Resource Tracker Overview

Overview

Resource Tracker is a service that monitors the health of instances started by Deadline in your AWS account. It monitors a heartbeat reported by each render node running Deadline Slave and terminates instances that are failing Deadline health checks, helping you avoid extra costs. Resource Tracker also monitors the health of your Spot Fleet Requests, and when greater than 35% of a Spot Fleet Request fail their health checks, it cancels that Fleet and prevents new Fleet launches. Once you have solved the underlying issue, you can then restore normal operation by following the instructions in the Notifications section below.

Examples of Failure

Here are a few example scenarios where the Resource Tracker will intervene.

Deadline Slave Can’t Communicate to the Deadline Repository

When the Deadline Slave cannot connect to the Deadline Repository, the Resource Tracker will terminate the instance. That can happen if:

  • The Remote Connection Server isn’t running.
  • The instance hasn’t mounted the Repository network drive correctly.
  • The instance loses its network connection.

The Deadline Repository won’t Allow Incoming Connections

Situations can arise where the Deadline Repository won’t accept incoming connections to it. In that case, the instances won’t be able to connect to the repository and will be terminated. That can happen if:

  • The Repository loses network or internet connection (ex. power outage).
  • The Repository or Remote Connection Server machine shuts down.
  • AWS Portal Link is not running.

The Deadline Slave is Not Reporting its Health

When the Deadline Slave is not reporting its health information to the Resource Tracker, the instance will be terminated. That can happen if:

  • The instance doesn’t have the Deadline Slave installed.
  • The Deadline Slave crashes.
  • The Deadline Slave is older than version 10.0.27.

Starting the Resource Tracker

A Resource Tracker service is automatically started the first time you create an AWS Resource with a compatible version of the AWS Portal or the Spot Event Plugin. If you’re working in multiple AWS regions, one Resource Tracker will be created for each region.

For AWS Portal, the Resource Tracker will be launched prior to you creating a new infrastructure. If you already have a compatible infrastructure, the Resource Tracker will be launched when you create a new Spot Fleet Request.

The Spot Event Plugin will launch the Resource Tracker on House Cleaning.

The additional setup required to run the Resource Tracker is to update your IAM permissions. For AWS Portal, the full list of recommended permissions and for Spot Event Plugin; the Spot Credentials and IAM Instance Profile should be updated and if operating in a private subnet with no IGW/NAT gateway, then VPC Endpoints will be required.

Compatibility

The Resource Tracker was released with version 10.0.27 of Deadline.

Warning

Be sure to upgrade ALL Deadline components to Deadline 10.0.27 or later to ensure that it will operate correctly.

Why is upgrading important?

The Resource Tracker may not function as expected if some components are not upgraded. This can result in:

  • Normal functioning instances being terminated.

Source data:
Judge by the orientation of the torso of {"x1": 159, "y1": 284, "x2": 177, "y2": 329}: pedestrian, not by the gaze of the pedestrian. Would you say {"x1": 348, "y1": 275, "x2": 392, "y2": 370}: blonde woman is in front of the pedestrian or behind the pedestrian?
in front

Directions for this task:
Continue the Resource Tracker overview from the point where it stops.

Task result:
  • Instances that are not functioning correctly not being terminated.
  • Spot Fleet Request and their Instances may not be monitored by the Resource Tracker.
  • Infrastructures failing to start.
  • Spot Event Plugin failing to start.

Upgrading AWS Portal

General instructions for upgrading Deadline components can be found here.

Repository

Start by upgrading the Deadline Repository. The Deadline Repository should be upgraded following the instructions found here.

Non-Workstations & Remote Connection Server

Next, upgrade non-render node and non-workstations. For AWS Portal, that means the Remote Connection Server and AWS Portal Link.

Instructions for the Remote Connection Server can be found here.

To upgrade the AWS Portal Link. Install the latest Deadline Client on the machine followed by the latest AWS Portal Link installer.

IAM Policy

The IAM Policy we recommend using for AWS Portal has been updated. Updating your current policy is required for the new features to work. Follow the instructions in Creating an IAM Policy. The new recommended Policy can be found here.

Infrastructures

Simply stop any running infrastructures and start new ones. See Creating a Deadline AWS Portal Infrastructure for more details.

Custom AMI Render Nodes

If you’re using a custom AMI for your render nodes, you’ll need to upgrade the version of the Deadline Slave. You can follow the instructions for customizing an AMI here. NOTE: In this case, your base AMI will be the AMI that needs upgrading. Install the new Deadline Client on the machine and image the machine. Use the new image from now on.

Upgrading the Spot Event Plugin

If currently running, disable the Spot Event Plugin, stop Pulse and cancel any running Spot Fleet Requests that the Spot Event Plugin has made before upgrading anything.

General instructions for upgrading Deadline components can be found here.

Repository

Start by upgrading the Deadline Repository. The Deadline Repository should be upgraded following the instructions found here.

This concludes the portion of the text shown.